In early 2017 I was in a mountaintop cafeteria, hoping to do some work on my laptop. (For Reasons I couldn’t go skiing that day.) I found that local wifi was badly broken: It had a severe port block. I had to use my port 443 SSH server to get anywhere. My usual arrangements punt everything over my VPN, which uses UDP of course, and I had to bodge several things. Using a web browser directly only the wifi worked normally, of course - otherwise the other guests would have complained. This was not the first experience like this I’d had, but this time I had nothing much else to do but fix it.

In a few furious hacking sessions, I wrote Hippotat, a tool for making my traffic look enough like “ordinary web browsing” that it gets through most stupid firewalls. That Python version of Hippotat served me well for many years, despite being rather shonky, extremely inefficient in CPU (and therefore battery) terms and not very productised.

But recently things have started to go wrong. I was using Twisted Python and there was what I think must be some kind of buffer handling bug, which started happening when I upgraded the OS (getting newer versions of Python and the Twisted libraries). The Hippotat code, and the Twisted APIs, were quite convoluted, and I didn’t fancy debugging it.

So last year I rewrote it in Rust. The new Rust client did very well against my existing servers. To my shame, I didn’t get around to releasing it.

However, more recently I upgraded the server hosts my Hippotat daemons run on to recent Debian releases. They started to be affected by the bug too, rendering my Rust client unuseable. I decided I had to deploy the Rust server code.

This involved some packaging work. Having done that, it’s time to release it: Hippotat 1.0.0 is out.

The package build instructions are rather strange

My usual approach to releasing something like this would be to provide a git repository containing a proper Debian source package. I might also build binaries, using sbuild, and I would consider actually uploading to Debian.

However, despite me taking a fairly conservative approach to adding dependencies to Hippotat, still a couple of the (not very unusual) Rust packages that Hippotat depends on are not in Debian. Last year I considered tackling this head-on, but I got derailed by difficulties with Rust packaging in Debian.

Furthermore, the version of the Rust compiler itself in Debian stable is incapable of dealing with recent versions of very many upstream Rust packages, because many packages’ most recent versions now require the 2021 Edition of Rust. Sadly, Rust’s package manager, cargo, has no mechanism for trying to choose dependency versions that are actually compatible with the available compiler; efforts to solve this problem have still not borne the needed fruit.
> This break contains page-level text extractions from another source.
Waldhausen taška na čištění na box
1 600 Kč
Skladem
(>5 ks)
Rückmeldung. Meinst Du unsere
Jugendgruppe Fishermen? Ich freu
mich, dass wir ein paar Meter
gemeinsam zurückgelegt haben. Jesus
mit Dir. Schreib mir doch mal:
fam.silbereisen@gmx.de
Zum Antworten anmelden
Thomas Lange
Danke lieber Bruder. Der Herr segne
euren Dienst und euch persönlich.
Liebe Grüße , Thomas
The result is that, in practice, currently Hippotat has to be built with (a) a reasonably recent Rust toolchain such as found in Debian unstable or obtained from Rust upstream; (b) dependencies obtained from the upstream Rust repository.

At least things aren’t completely terrible: Rustup itself, despite its alarming install rune, has a pretty good story around integrity, release key management and so on. And with the right build rune, cargo will check not just the versions, but the precise content hashes, of the dependencies to be obtained from crates.io, against the information I provide in the Cargo.lock file. So at least when you build it you can be sure that the dependencies you’re getting are the same ones I used myself when I built and tested Hippotat. And there’s only 147 of them (counting indirect dependencies too), so what could possibly go wrong?

Sadly the resulting package build system cannot work with Debian’s best tool for doing clean and controlled builds, sbuild. Under the circumstances, I don’t feel I want to publish any binaries.